Vincitore del Premio Strega nel 1981, sono riuscita a leggerlo entro l’anno grazie al mio gruppo di lettura #inattesadelpremiostrega
Senza gruppo, credo che avrei continuato a rimandarlo. Perché, poi?
Non so, Il nome della rosa mi ha sempre fatto paura e messo un po’ di soggezione.
E invece…
A parte lo scoglio iniziale e i tanti termini latini (persino parti intere) ed eruditi (così com’era il nostro grande prof. del DAMS), il romanzo è riuscito a coinvolgermi sin dalle prime pagine per l’aura di mistero di cui è intrisa ogni sua pagina.

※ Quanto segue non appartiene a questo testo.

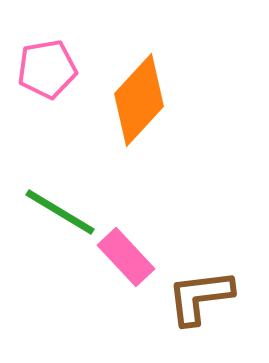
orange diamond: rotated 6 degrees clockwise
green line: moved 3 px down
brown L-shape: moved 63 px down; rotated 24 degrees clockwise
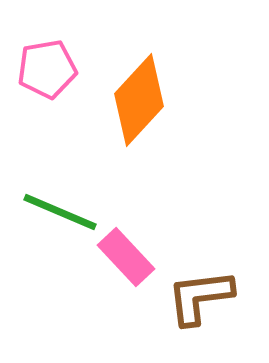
green line: rotated 8 degrees counterclockwise
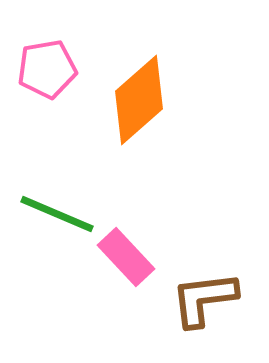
orange diamond: rotated 6 degrees clockwise
green line: moved 3 px left, 2 px down
brown L-shape: moved 4 px right, 2 px down
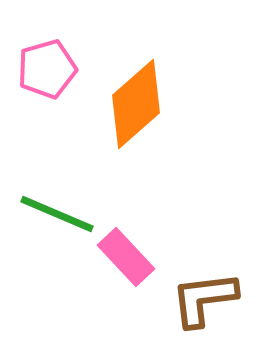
pink pentagon: rotated 6 degrees counterclockwise
orange diamond: moved 3 px left, 4 px down
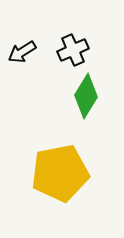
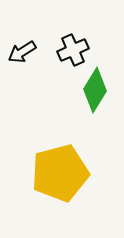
green diamond: moved 9 px right, 6 px up
yellow pentagon: rotated 4 degrees counterclockwise
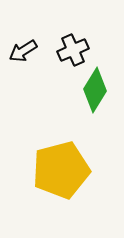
black arrow: moved 1 px right, 1 px up
yellow pentagon: moved 1 px right, 3 px up
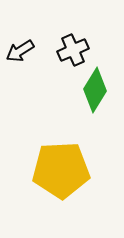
black arrow: moved 3 px left
yellow pentagon: rotated 12 degrees clockwise
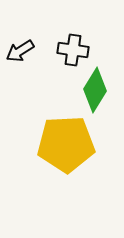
black cross: rotated 32 degrees clockwise
yellow pentagon: moved 5 px right, 26 px up
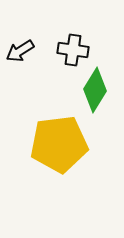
yellow pentagon: moved 7 px left; rotated 4 degrees counterclockwise
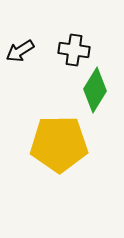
black cross: moved 1 px right
yellow pentagon: rotated 6 degrees clockwise
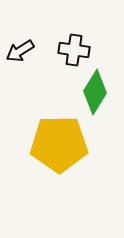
green diamond: moved 2 px down
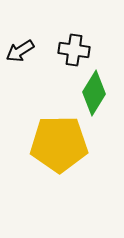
green diamond: moved 1 px left, 1 px down
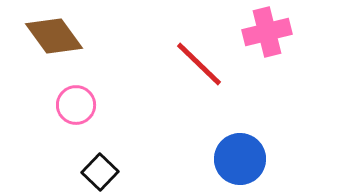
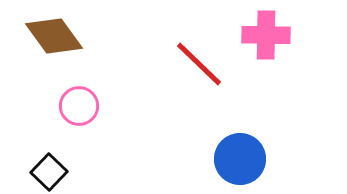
pink cross: moved 1 px left, 3 px down; rotated 15 degrees clockwise
pink circle: moved 3 px right, 1 px down
black square: moved 51 px left
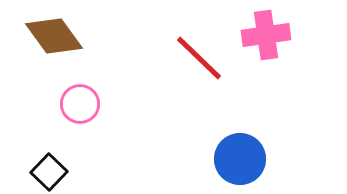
pink cross: rotated 9 degrees counterclockwise
red line: moved 6 px up
pink circle: moved 1 px right, 2 px up
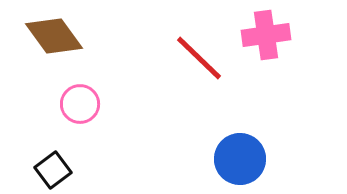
black square: moved 4 px right, 2 px up; rotated 9 degrees clockwise
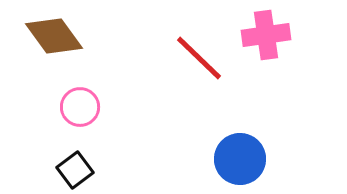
pink circle: moved 3 px down
black square: moved 22 px right
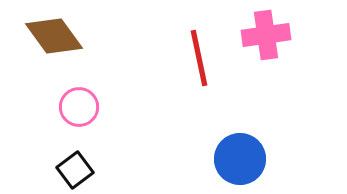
red line: rotated 34 degrees clockwise
pink circle: moved 1 px left
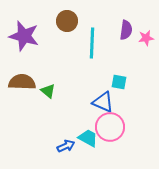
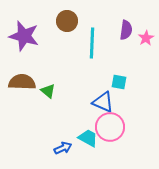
pink star: rotated 21 degrees counterclockwise
blue arrow: moved 3 px left, 2 px down
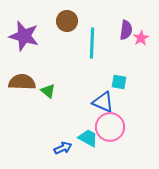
pink star: moved 5 px left
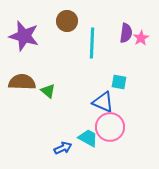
purple semicircle: moved 3 px down
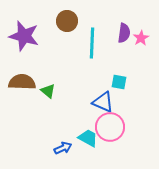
purple semicircle: moved 2 px left
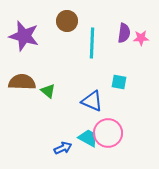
pink star: rotated 28 degrees clockwise
blue triangle: moved 11 px left, 1 px up
pink circle: moved 2 px left, 6 px down
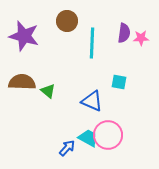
pink circle: moved 2 px down
blue arrow: moved 4 px right; rotated 24 degrees counterclockwise
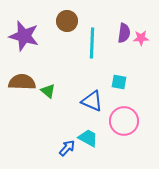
pink circle: moved 16 px right, 14 px up
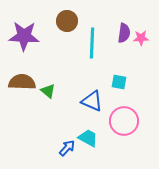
purple star: rotated 12 degrees counterclockwise
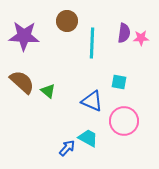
brown semicircle: rotated 40 degrees clockwise
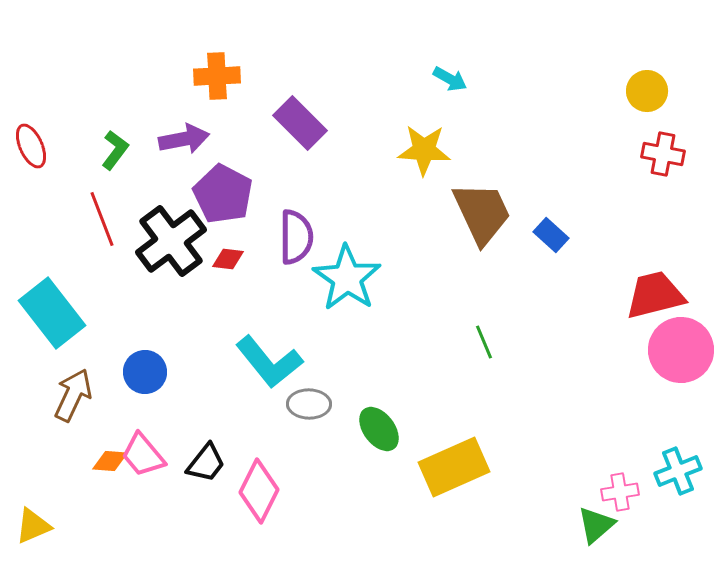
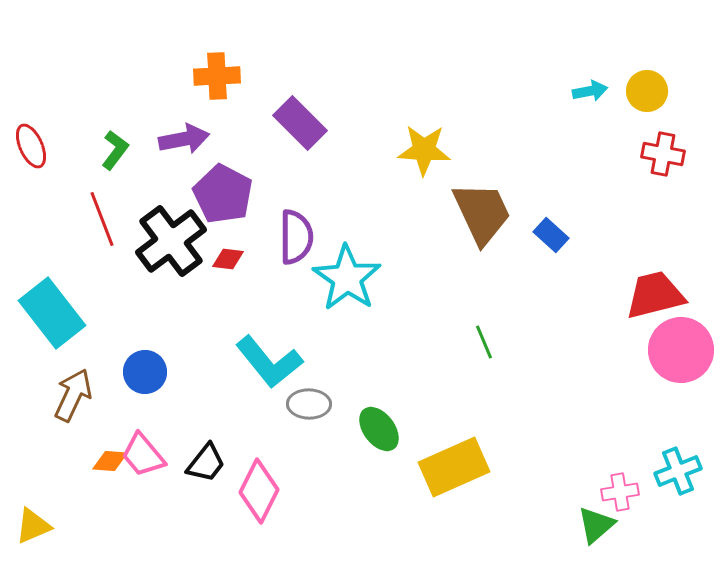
cyan arrow: moved 140 px right, 12 px down; rotated 40 degrees counterclockwise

Già il fatto stesso che Eco spieghi, nella sua introduzione, di aver preso le mosse da un manoscritto ritrovato, opera di un monaco di nome Adso da Melk è molto affascinante e ricco di pathos.
E così ci si mette in cammino con il giovane Adso la cui voce, da giovane, si alterna a quella da anziano, dato che narra in prima persona i fatti vissuti da novizio, nel 1327, in un’abbazia del nord Italia non lontano dalla Francia, in compagnia del proprio maestro Guglielmo da Baskerville.
Per sette giornate, scandite dai ritmi della vita monastica, si assiste a un crescendo di situazioni, misteri, complotti, uccisioni misteriose che Adso e il maestro Gugliemo cercheranno di risolvere.
Senza entrare nei dettagli della storia, dico solo che per me è stato un bellissimo tuffo in epoca medievale, tra monaci dell’ordine francescano e benedettino, ai tempi delle lotte tra impero e papato e delle persecuzioni di eretici e ordini minori.
La biblioteca dell’abbazia è ricettacolo di misteri, un labirinto in cui si protegge un libro in particolare…Ma quale? E perché?
In un’abbazia in cui “si respira aria di reticenza, tutti tacciono qualcosa….“, Adelmo, Venanzio, Berengario vengono uccisi. Da chi? Come? Cosa sapevano? Quale libro custodivano…?
Vi lascio con un indizio:
Ho letto questo libro nella bellissima edizione arricchita coi disegni e gli appunti preparatori dell’autore, pubblicata quest’anno da La Nave di Teseo, casa editrice fondata dallo stesso Eco.